▸ **What to work on**
Can you reproduce the data below word for word, leaving the pictures out?

[Records shown start]

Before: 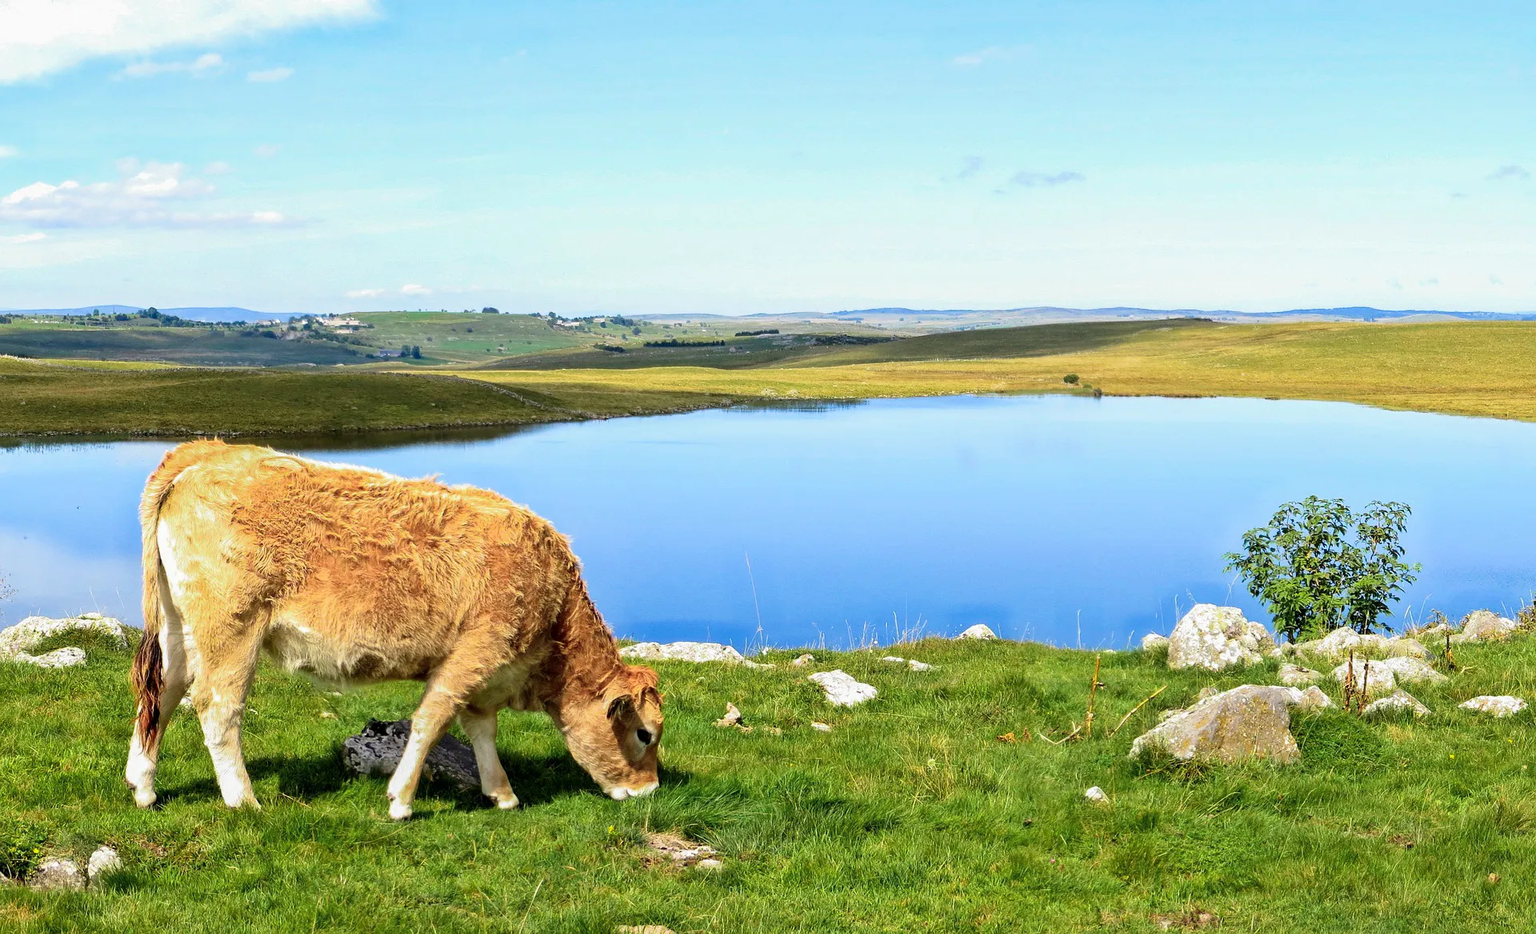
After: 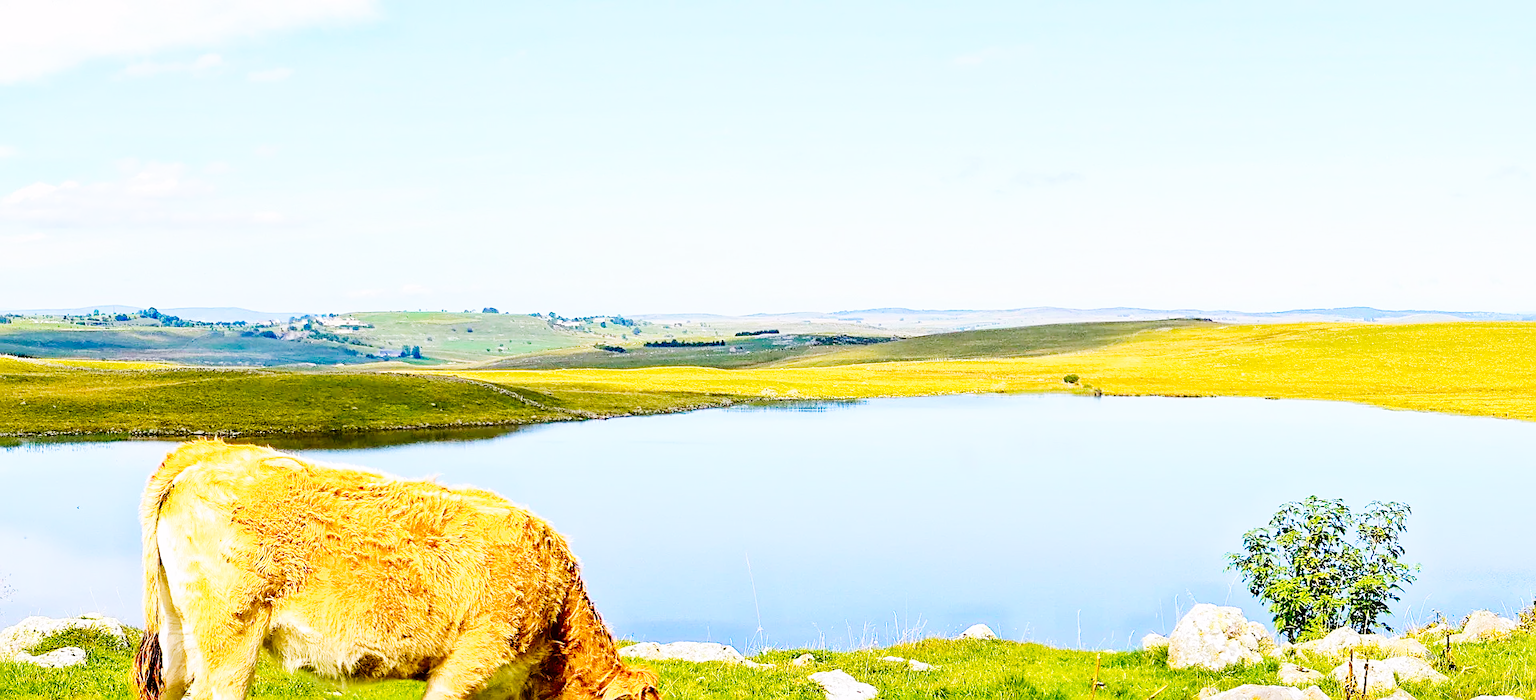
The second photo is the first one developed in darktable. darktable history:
sharpen: on, module defaults
color balance rgb: power › chroma 0.321%, power › hue 25.32°, highlights gain › chroma 2.077%, highlights gain › hue 290.26°, perceptual saturation grading › global saturation -2.526%, global vibrance 59.607%
crop: bottom 24.994%
tone curve: curves: ch0 [(0, 0) (0.084, 0.074) (0.2, 0.297) (0.363, 0.591) (0.495, 0.765) (0.68, 0.901) (0.851, 0.967) (1, 1)], preserve colors none
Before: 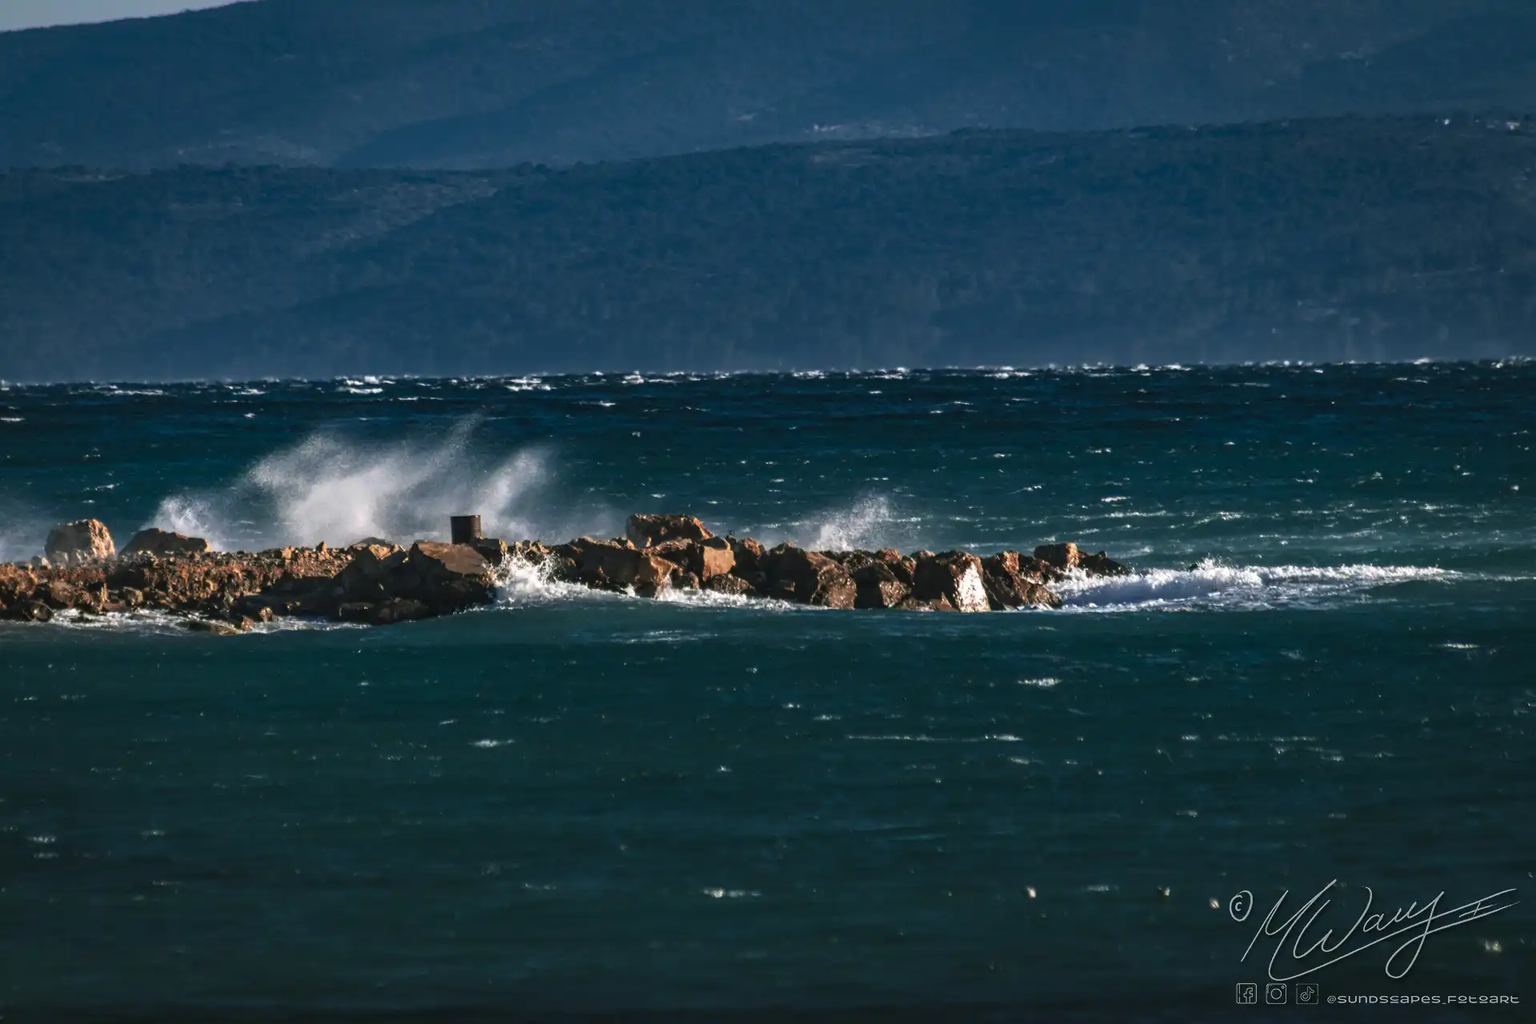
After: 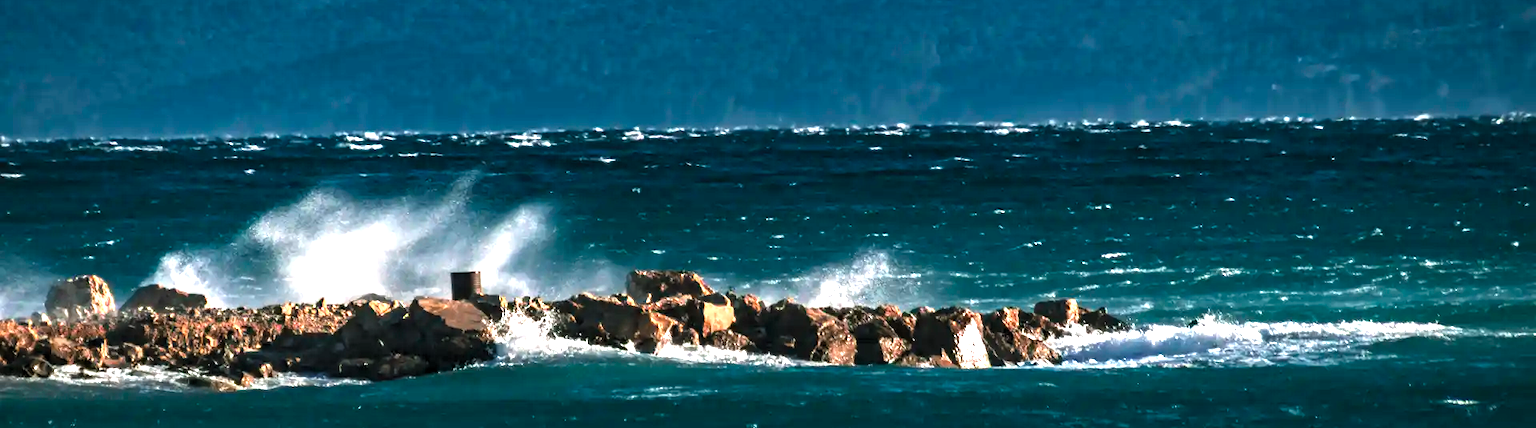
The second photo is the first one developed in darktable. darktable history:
crop and rotate: top 23.84%, bottom 34.294%
exposure: black level correction 0, exposure 1.388 EV, compensate exposure bias true, compensate highlight preservation false
levels: mode automatic, black 0.023%, white 99.97%, levels [0.062, 0.494, 0.925]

[Records shown end]

▸ **Written answer**
Before: 
After: 
The second photo is the first one developed in darktable. darktable history:
sharpen: on, module defaults
color balance rgb: power › chroma 0.321%, power › hue 25.32°, highlights gain › chroma 2.077%, highlights gain › hue 290.26°, perceptual saturation grading › global saturation -2.526%, global vibrance 59.607%
crop: bottom 24.994%
tone curve: curves: ch0 [(0, 0) (0.084, 0.074) (0.2, 0.297) (0.363, 0.591) (0.495, 0.765) (0.68, 0.901) (0.851, 0.967) (1, 1)], preserve colors none
Before: 
After: 
The second photo is the first one developed in darktable. darktable history:
crop and rotate: top 23.84%, bottom 34.294%
exposure: black level correction 0, exposure 1.388 EV, compensate exposure bias true, compensate highlight preservation false
levels: mode automatic, black 0.023%, white 99.97%, levels [0.062, 0.494, 0.925]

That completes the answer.